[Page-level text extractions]
----------

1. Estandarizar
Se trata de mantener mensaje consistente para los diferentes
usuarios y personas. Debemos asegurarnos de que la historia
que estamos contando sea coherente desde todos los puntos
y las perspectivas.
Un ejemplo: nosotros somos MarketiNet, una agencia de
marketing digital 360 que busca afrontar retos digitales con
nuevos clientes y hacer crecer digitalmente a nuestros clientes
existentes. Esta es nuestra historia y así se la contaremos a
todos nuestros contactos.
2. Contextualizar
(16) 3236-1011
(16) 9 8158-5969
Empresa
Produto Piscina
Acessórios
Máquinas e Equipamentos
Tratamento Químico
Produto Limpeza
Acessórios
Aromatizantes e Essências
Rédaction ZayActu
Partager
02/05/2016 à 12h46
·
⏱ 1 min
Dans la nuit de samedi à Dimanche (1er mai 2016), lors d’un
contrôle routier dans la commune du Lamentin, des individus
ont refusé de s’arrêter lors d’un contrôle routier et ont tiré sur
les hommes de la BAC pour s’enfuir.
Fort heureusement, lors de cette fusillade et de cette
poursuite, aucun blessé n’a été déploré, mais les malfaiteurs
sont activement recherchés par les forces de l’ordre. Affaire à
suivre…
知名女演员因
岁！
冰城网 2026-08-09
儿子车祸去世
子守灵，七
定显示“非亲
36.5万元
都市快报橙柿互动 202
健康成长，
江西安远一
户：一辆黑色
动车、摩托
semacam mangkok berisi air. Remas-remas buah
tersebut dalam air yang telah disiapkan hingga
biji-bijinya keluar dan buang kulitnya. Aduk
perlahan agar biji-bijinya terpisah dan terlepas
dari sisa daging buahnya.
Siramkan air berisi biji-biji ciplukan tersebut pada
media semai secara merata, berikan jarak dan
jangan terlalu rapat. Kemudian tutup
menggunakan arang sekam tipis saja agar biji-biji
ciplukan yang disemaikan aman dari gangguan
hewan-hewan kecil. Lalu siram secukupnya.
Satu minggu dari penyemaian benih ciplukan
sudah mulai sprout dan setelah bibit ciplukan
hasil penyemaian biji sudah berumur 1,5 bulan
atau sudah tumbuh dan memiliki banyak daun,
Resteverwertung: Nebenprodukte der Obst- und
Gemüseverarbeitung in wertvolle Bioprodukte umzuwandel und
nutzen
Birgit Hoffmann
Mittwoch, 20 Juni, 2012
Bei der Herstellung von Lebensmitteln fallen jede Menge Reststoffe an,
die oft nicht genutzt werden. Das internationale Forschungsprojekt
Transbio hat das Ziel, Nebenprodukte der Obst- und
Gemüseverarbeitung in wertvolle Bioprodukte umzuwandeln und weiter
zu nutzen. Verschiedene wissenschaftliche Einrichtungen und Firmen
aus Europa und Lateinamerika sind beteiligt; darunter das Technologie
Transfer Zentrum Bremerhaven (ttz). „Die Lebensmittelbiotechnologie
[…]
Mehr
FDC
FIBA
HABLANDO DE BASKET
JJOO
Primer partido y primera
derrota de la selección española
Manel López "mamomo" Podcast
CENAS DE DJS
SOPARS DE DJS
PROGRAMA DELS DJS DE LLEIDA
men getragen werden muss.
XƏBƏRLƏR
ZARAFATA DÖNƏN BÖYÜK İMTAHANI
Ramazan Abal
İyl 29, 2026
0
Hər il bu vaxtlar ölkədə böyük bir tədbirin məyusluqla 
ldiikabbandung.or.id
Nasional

----------

* What to work on *
Copy the listing word for word, from its first line through the line containing "Fort heureusement, lors", including both.

* Task response *
1. Estandarizar
Se trata de mantener mensaje consistente para los diferentes
usuarios y personas. Debemos asegurarnos de que la historia
que estamos contando sea coherente desde todos los puntos
y las perspectivas.
Un ejemplo: nosotros somos MarketiNet, una agencia de
marketing digital 360 que busca afrontar retos digitales con
nuevos clientes y hacer crecer digitalmente a nuestros clientes
existentes. Esta es nuestra historia y así se la contaremos a
todos nuestros contactos.
2. Contextualizar
(16) 3236-1011
(16) 9 8158-5969
Empresa
Produto Piscina
Acessórios
Máquinas e Equipamentos
Tratamento Químico
Produto Limpeza
Acessórios
Aromatizantes e Essências
Rédaction ZayActu
Partager
02/05/2016 à 12h46
·
⏱ 1 min
Dans la nuit de samedi à Dimanche (1er mai 2016), lors d’un
contrôle routier dans la commune du Lamentin, des individus
ont refusé de s’arrêter lors d’un contrôle routier et ont tiré sur
les hommes de la BAC pour s’enfuir.
Fort heureusement, lors de cette fusillade et de cette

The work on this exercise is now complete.